Graphics file formats and file compression
Graphics files tend to be large. If you remember the lessons on print files, this is easily explained. 2 bytes per pixel, thousands of pizels.... Yup, they will fill your harddrive VERY QUICKLY if you don't do something. Quick example: Photo, 4x6" scanned at 300dpi, 16bit color: 2 x 300x300 x 24 (bytes, dots per inch, 24 square inches) = 4.32MB. Uncompressed, you couldn't put even one photo onto a floppy disk.
So - what do we do with it? The answer is compression - one of two types: lossy and lossless. The basic difference here is that you lose some information when going with lossy compression.
Let's start by discussing lossless compression. While there are a number of options, the big one is 'zip'. In the lab, we use the application 'Winzip.' Winzip has two valuable properties/uses: first, a reduction in file size without losing anything (20-90% compression depending on the file) and second, you can zip multiple files into a single .zip file. This makes life much simpler when transferring files (especially over the web) - only one file to move, and it's smaller. The bummer is that you cannot directly work with zip files. You have to uncompress them. Thus, zipping is great for either backups or transfers, but not for working with the files. A number of files you will use at CWU are zip files. Play around with WinZip a little - you'll be using it (or something similar) for years.
Update - the basic zip functionality is now built into Windows. Right click on a file/folder, select send to - compressed (zipped) folder. This will toss however many files you have selected into a single, compressed file. While you would think this would eliminate the need for Winzip (or something similar), you would be wrong. Remember UNIX workstations? That many GIS users use? Well, compression on those systems are usually .tar files. Which Windows can't handle.... To get around this, use Winzip or a competitor like 7Zip (free download and use).
Now, on to lossy compression as it applies to graphics files. Think about the example above. The raw files are huge.

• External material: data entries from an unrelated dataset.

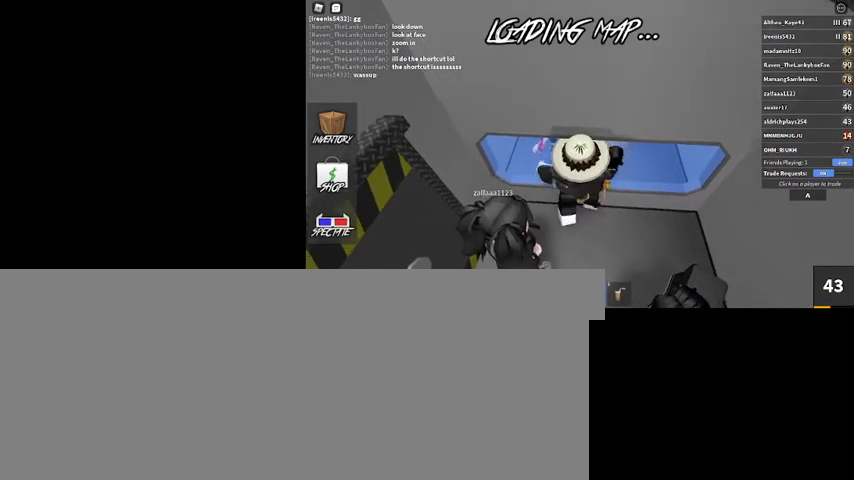
{"keys": ["5", "w"], "mouse": [], "events": [[33, "5", "down"], [33, "mouse_left", "down"], [67, "5", "up"], [133, "mouse_left", "up"], [167, "5", "down"], [167, "mouse_left", "down"], [267, "5", "up"], [267, "mouse_left", "up"], [300, "mouse_left", "down"], [367, "5", "down"], [400, "5", "up"], [400, "mouse_left", "up"], [500, "5", "down"]]}
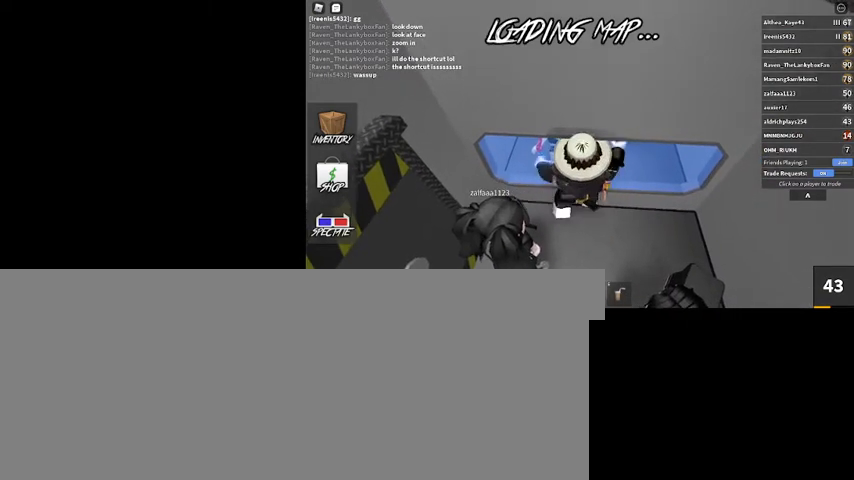
{"keys": ["w"], "mouse": [], "events": [[33, "5", "up"], [100, "mouse_left", "down"], [200, "5", "down"], [200, "mouse_left", "up"], [233, "5", "up"], [267, "mouse_left", "down"], [333, "5", "down"], [333, "mouse_left", "up"], [433, "5", "up"], [433, "mouse_left", "down"], [467, "mouse_left", "up"]]}
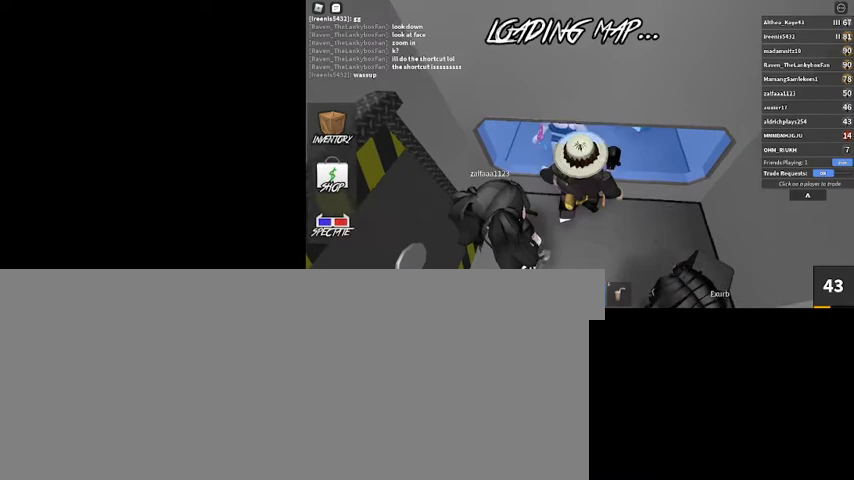
{"keys": ["5", "w"], "mouse": ["left"], "events": [[67, "mouse_left", "down"], [100, "mouse_left", "up"], [133, "5", "down"], [200, "mouse_left", "down"], [233, "5", "up"], [233, "mouse_left", "up"], [333, "5", "down"], [333, "mouse_left", "down"], [400, "mouse_left", "up"], [433, "5", "up"], [467, "5", "down"], [467, "mouse_left", "down"]]}
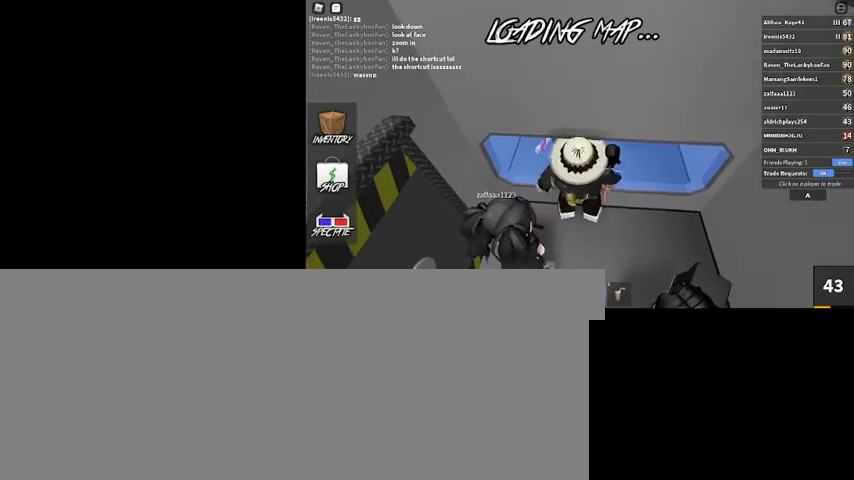
{"keys": ["5", "w"], "mouse": [], "events": [[33, "mouse_left", "up"], [67, "5", "up"], [133, "mouse_left", "down"], [167, "5", "down"], [233, "5", "up"], [233, "mouse_left", "up"], [267, "mouse_left", "down"], [300, "5", "down"], [367, "mouse_left", "up"], [400, "5", "up"], [467, "mouse_left", "down"], [500, "5", "down"], [500, "mouse_left", "up"]]}
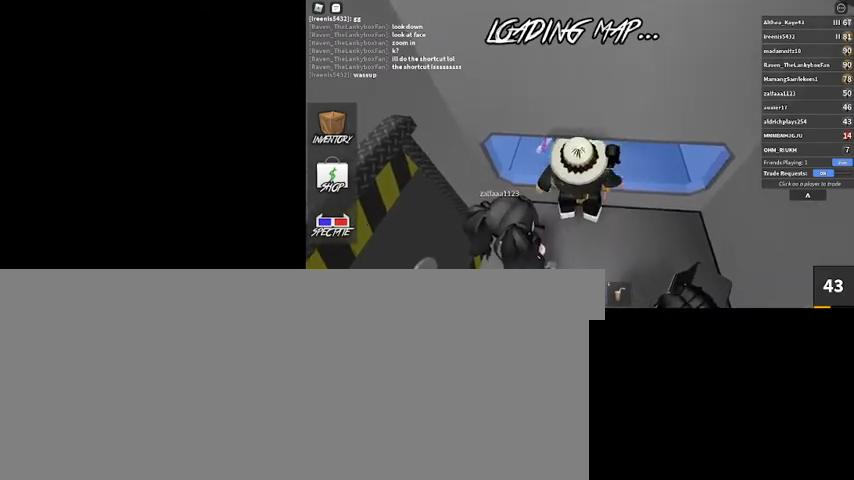
{"keys": ["5", "w"], "mouse": [], "events": [[33, "5", "up"], [100, "mouse_left", "down"], [133, "5", "down"], [167, "mouse_left", "up"], [233, "5", "up"], [233, "mouse_left", "down"], [267, "5", "down"], [367, "5", "up"], [467, "5", "down"], [467, "mouse_left", "up"]]}
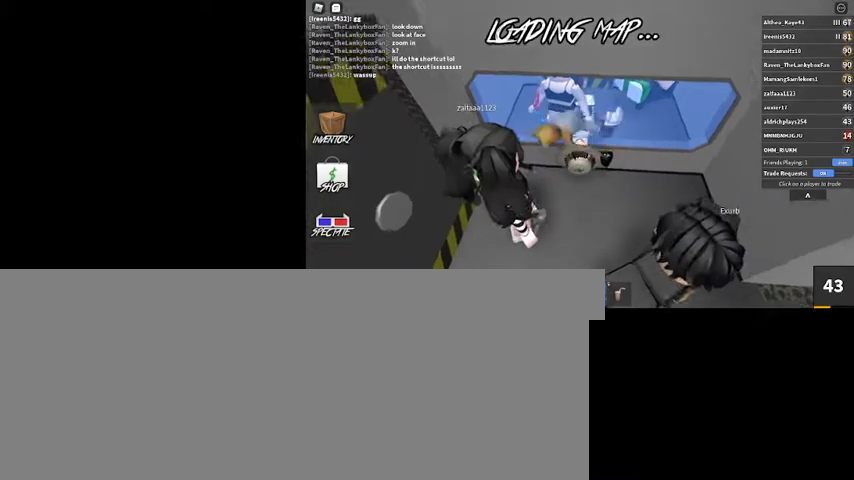
{"keys": ["5", "w"], "mouse": ["left"], "events": [[33, "5", "up"], [33, "mouse_left", "down"], [67, "mouse_left", "up"], [100, "5", "down"], [167, "5", "up"], [167, "mouse_left", "down"], [267, "5", "down"], [267, "mouse_left", "up"], [333, "5", "up"], [333, "mouse_left", "down"], [400, "mouse_left", "up"], [433, "5", "down"], [467, "mouse_left", "down"]]}
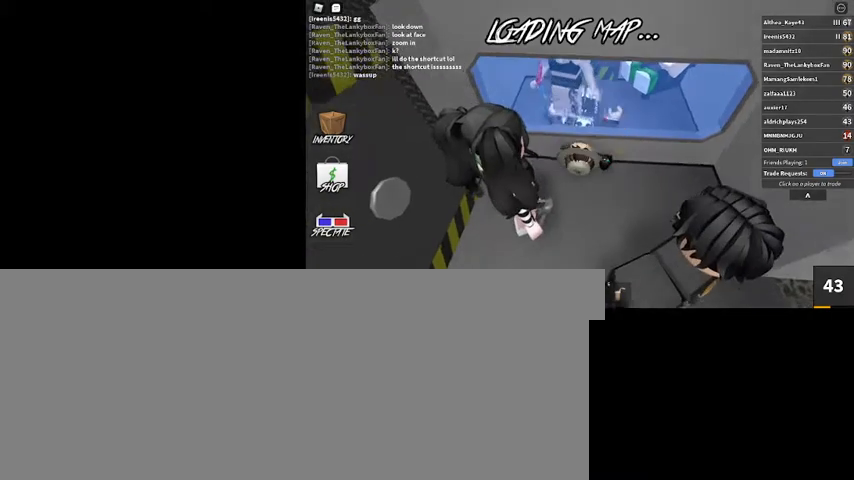
{"keys": [], "mouse": ["right"], "events": [[33, "5", "up"], [33, "mouse_left", "up"], [133, "5", "down"], [233, "5", "up"], [433, "w", "up"], [500, "mouse_right", "down"]]}
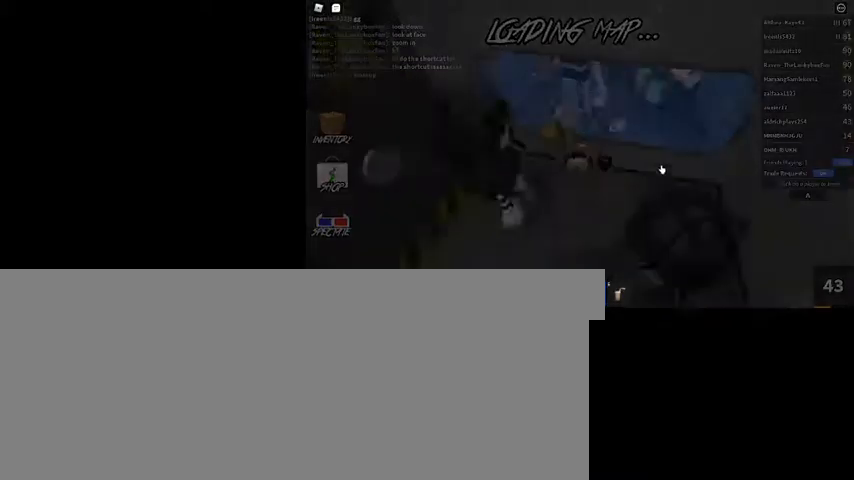
{"keys": [], "mouse": ["right"], "events": []}
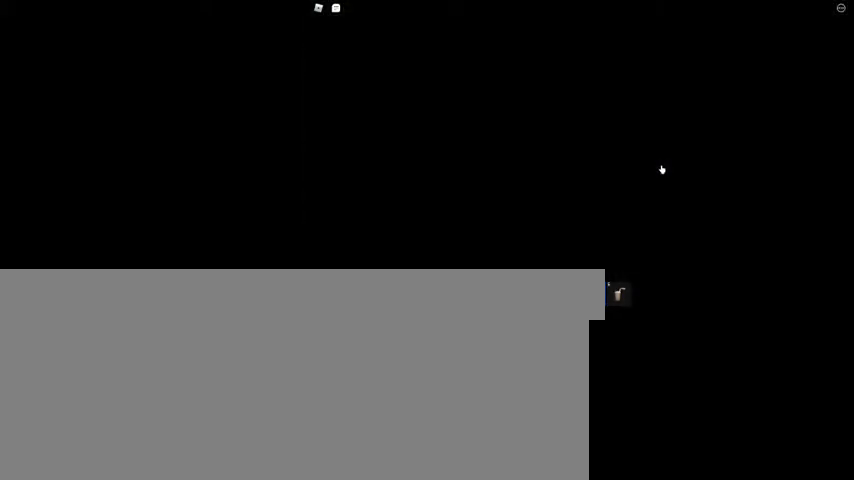
{"keys": [], "mouse": [], "events": [[233, "mouse_right", "up"]]}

Both .tif and .bmp files are uncompressed. In other words, huge. They are also industry standard file formats - basically every application can read them.
What about compressed files - the two most common (and industry standard) are .jpg and .gif. Almost every graphic you see on the web is one of these two. Why you might ask? - basically because compressed files download much faster. How much? Well, an order of magnitude (10x) compression without visible change is typical for a photo. In other words, that tif file we discussed above (scanned photo) would only be about 400k in size as a .jpg file. And, at this level of compression, the human eye typically cannot tell the difference. As a rule of thumb, I usually use about a 15-20% compression ratio - works great.
What's the difference between .gif and .jpg files? For all practical purposes, the only difference is 8 vs 16 bit color. Obviously, then, .gif files should be smaller - but they lose a lot in color. So - clipart-type stuff (only a couple of colors) are usually .gif format - photos are pretty much always .jpg.
In summary: .tif (lossless), .bmp (lossless), .jpg (lossy) 16 bit, .gif (lossy) 8 bit, Zip compression (lossless). Note zip compression is useful for both file compression and combining multiple files into a single file.
One more comment - in the GIS/remote sensing world, we work with two other types of compressed files: Mr Sid (.sid) and .ecw (by ERmapper). Both use wavelet compression (don't ask....) and get very high compression ratios without apparent file changes. I just want to expose y'all to these names, as you will run into them in the future.